Whitehouse Cosponsors Green Bank Act to Create Jobs, Reclaim America’s Clean Energy Leadership
National bank would provide additional capital for Rhode Island Infrastructure Bank projects
Washington, D.C. – U.S. Senator Sheldon Whitehouse (D-RI) has joined U.S. Senator Chris Murphy (D-CT) in introducing the Green Bank Act, which would support clean energy sector job creation in Rhode Island and fight climate change by incentivizing large-scale private investment in green projects. The bill would create a National Green Bank to provide financing for regional, state, and municipal green banks, including the Rhode Island Infrastructure Bank.
“A national green infrastructure bank would provide states with capital to make smart investments in the clean energy economy and reduce carbon pollution,” said Whitehouse. “Rhode Island one of six states to have established a state green bank, and this bill would support our state’s efforts to create clean energy jobs, save consumers money, and limit the carbon pollution driving climate change.”
In 2015, the state passed legislation creating the Rhode Island Infrastructure Bank and established programs like the Efficient Buildings Fund, which facilitates low-cost financing for energy efficiency and renewable energy projects for public buildings. The Green Bank Act would create a federal national bank which would enhance the existing framework that Rhode Island already has in place.
“If the success we have experienced in Rhode Island is an indication, creating a National Green Bank will create good American jobs while also protecting the environment and saving our businesses money,” said Rhode Island General Treasurer Seth Magaziner. “This legislation only makes sense, as we work toward American energy independence.”
Green banks leverage limited public investment to drive greater investment from the private sector in clean-energy and energy-efficient projects. While state-level green banks have collectively generated billions of dollars in clean-energy investment, the biggest obstacle they face is a lack of access to capital. The National Green Bank could provide a total capitalization of $50 billion to qualified institutions, which must provide matching funds equal to at least 20 percent of federal funding.

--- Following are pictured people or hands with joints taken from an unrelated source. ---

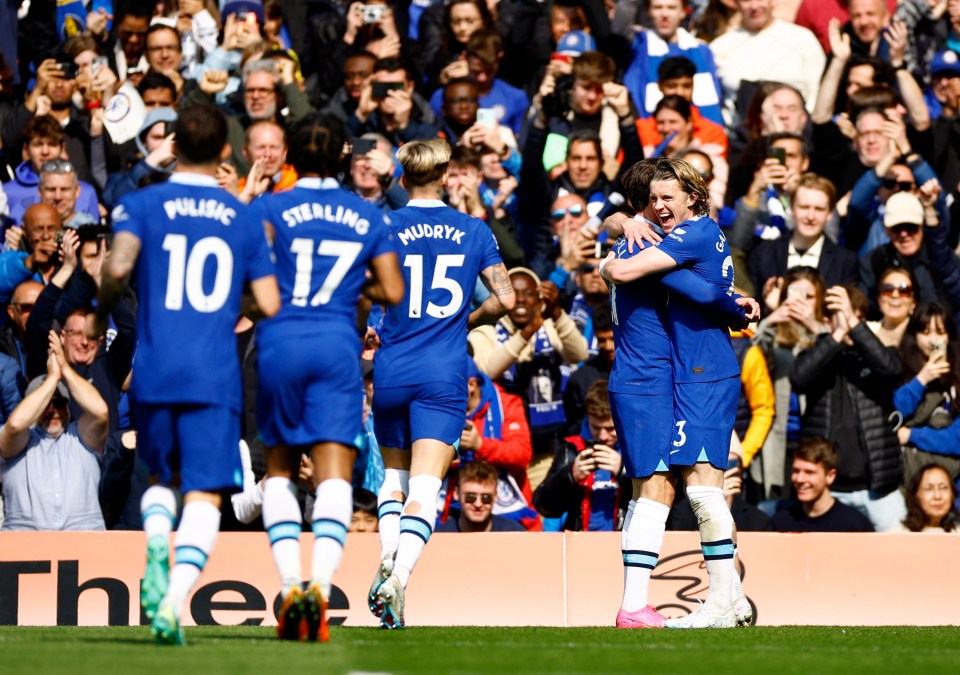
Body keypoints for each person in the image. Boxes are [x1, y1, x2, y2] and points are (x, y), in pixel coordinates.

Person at [93, 103, 280, 646]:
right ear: (226, 151)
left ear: (172, 146)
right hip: (213, 372)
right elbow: (267, 299)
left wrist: (109, 303)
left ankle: (154, 540)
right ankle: (174, 600)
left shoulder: (139, 204)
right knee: (203, 494)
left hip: (156, 365)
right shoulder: (243, 218)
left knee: (158, 477)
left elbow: (118, 269)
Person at [254, 112, 404, 642]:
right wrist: (355, 287)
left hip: (279, 342)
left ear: (290, 154)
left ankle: (290, 587)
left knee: (278, 467)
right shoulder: (366, 217)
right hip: (337, 345)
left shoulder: (271, 207)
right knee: (334, 471)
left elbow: (251, 275)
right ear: (343, 154)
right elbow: (393, 291)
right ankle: (319, 589)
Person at [598, 158, 760, 629]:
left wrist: (611, 258)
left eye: (668, 196)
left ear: (692, 197)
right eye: (652, 199)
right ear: (640, 206)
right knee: (659, 489)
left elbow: (689, 285)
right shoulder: (639, 239)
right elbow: (696, 289)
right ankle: (647, 605)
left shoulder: (677, 238)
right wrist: (734, 302)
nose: (660, 205)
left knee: (686, 490)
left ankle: (724, 600)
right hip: (653, 380)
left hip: (689, 375)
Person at [369, 138, 515, 630]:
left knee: (393, 481)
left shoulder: (384, 224)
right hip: (442, 371)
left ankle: (388, 559)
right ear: (448, 177)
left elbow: (365, 291)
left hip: (391, 368)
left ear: (402, 178)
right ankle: (398, 577)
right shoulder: (474, 229)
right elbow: (508, 297)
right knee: (426, 488)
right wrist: (466, 317)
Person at [789, 283, 905, 531]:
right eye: (840, 317)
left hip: (879, 490)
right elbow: (799, 379)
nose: (850, 325)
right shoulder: (815, 356)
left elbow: (892, 370)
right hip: (829, 493)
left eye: (857, 318)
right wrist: (835, 336)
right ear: (827, 321)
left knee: (897, 560)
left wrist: (852, 322)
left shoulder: (882, 355)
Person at [0, 332, 109, 531]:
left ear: (68, 407)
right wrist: (52, 380)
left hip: (84, 544)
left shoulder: (80, 436)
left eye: (59, 403)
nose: (53, 410)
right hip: (25, 550)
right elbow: (15, 425)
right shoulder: (19, 440)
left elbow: (101, 411)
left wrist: (65, 368)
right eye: (45, 404)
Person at [534, 379, 631, 532]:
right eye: (596, 427)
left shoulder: (636, 449)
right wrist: (570, 476)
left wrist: (624, 471)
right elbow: (544, 507)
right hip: (580, 545)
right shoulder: (570, 450)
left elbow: (667, 498)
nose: (602, 436)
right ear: (587, 419)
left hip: (625, 543)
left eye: (610, 428)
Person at [894, 303, 960, 482]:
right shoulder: (898, 368)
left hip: (951, 477)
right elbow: (894, 413)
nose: (933, 340)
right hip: (909, 475)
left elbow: (957, 439)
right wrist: (921, 380)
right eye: (925, 332)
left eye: (940, 332)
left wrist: (911, 435)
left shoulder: (957, 376)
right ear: (914, 336)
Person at [770, 438, 876, 532]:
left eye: (809, 472)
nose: (800, 479)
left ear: (830, 476)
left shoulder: (854, 526)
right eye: (796, 471)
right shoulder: (781, 522)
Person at [436, 459, 525, 532]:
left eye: (486, 498)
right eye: (470, 497)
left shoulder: (514, 534)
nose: (478, 504)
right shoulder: (438, 537)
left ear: (495, 497)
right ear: (456, 494)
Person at [896, 463, 959, 533]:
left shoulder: (956, 533)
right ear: (914, 495)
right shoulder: (899, 535)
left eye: (943, 488)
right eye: (928, 488)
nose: (937, 496)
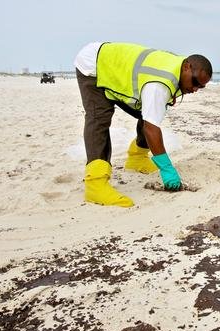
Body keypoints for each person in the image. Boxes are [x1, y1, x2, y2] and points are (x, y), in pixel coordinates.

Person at [74, 42, 212, 207]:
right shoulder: (159, 84)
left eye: (201, 87)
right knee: (99, 117)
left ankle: (137, 158)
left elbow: (152, 115)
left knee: (152, 110)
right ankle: (95, 184)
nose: (195, 89)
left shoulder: (177, 68)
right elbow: (151, 128)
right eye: (195, 82)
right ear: (187, 67)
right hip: (94, 65)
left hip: (115, 68)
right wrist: (166, 168)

“The establishment of a federal National Green Bank would be a tremendous step forward in the efforts to make our infrastructure more energy efficient and reduce our reliance on fossil fuels,” said Jeffrey Diehl, CEO of Rhode Island Infrastructure Bank. “Investment in infrastructure plays a critical role in both public safety and economic development. Energy efficiency financing programs such as the Infrastructure Bank’s Efficient Buildings Fund save taxpayer dollars, create jobs and protect our environment by enabling communities to pursue energy projects they otherwise would not be able to undertake.”